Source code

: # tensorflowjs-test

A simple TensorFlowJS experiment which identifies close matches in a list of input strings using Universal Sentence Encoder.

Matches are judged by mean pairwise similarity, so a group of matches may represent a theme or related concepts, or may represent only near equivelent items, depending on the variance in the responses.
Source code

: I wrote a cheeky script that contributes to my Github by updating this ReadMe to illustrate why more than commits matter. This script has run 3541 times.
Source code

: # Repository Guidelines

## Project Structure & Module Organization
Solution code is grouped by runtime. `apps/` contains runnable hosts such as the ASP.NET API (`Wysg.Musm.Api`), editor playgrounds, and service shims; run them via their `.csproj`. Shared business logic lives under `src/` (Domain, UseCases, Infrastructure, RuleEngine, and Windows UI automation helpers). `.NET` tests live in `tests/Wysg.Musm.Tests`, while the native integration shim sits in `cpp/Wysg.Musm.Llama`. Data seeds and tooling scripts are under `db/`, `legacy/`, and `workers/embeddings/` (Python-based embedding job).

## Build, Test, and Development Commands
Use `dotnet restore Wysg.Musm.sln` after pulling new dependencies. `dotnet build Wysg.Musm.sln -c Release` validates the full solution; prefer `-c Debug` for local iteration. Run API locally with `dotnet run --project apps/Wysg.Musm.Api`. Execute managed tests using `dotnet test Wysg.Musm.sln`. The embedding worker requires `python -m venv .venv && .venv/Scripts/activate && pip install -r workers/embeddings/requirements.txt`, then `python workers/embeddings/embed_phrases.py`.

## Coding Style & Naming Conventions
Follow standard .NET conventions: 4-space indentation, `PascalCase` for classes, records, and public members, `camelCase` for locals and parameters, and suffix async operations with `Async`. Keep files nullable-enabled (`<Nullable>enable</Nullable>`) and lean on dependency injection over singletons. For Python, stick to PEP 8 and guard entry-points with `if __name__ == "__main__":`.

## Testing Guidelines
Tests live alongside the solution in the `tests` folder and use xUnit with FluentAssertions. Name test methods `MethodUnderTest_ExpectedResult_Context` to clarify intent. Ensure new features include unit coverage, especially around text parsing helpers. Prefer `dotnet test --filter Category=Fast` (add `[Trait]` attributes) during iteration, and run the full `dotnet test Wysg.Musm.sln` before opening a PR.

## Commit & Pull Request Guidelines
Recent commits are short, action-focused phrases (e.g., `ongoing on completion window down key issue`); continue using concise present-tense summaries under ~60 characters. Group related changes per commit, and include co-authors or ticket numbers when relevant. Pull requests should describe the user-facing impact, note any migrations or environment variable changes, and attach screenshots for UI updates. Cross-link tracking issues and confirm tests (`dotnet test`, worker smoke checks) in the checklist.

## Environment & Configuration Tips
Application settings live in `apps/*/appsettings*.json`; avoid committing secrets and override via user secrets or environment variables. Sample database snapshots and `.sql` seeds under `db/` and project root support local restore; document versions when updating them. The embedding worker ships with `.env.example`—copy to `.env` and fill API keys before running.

• [Written task]: Reproduce each line in the listing above that mentions the string "updating".

• [Final answer]:
: I wrote a cheeky script that contributes to my Github by updating this ReadMe to illustrate why more than commits matter. This script has run 3541 times.
Application settings live in `apps/*/appsettings*.json`; avoid committing secrets and override via user secrets or environment variables. Sample database snapshots and `.sql` seeds under `db/` and project root support local restore; document versions when updating them. The embedding worker ships with `.env.example`—copy to `.env` and fill API keys before running.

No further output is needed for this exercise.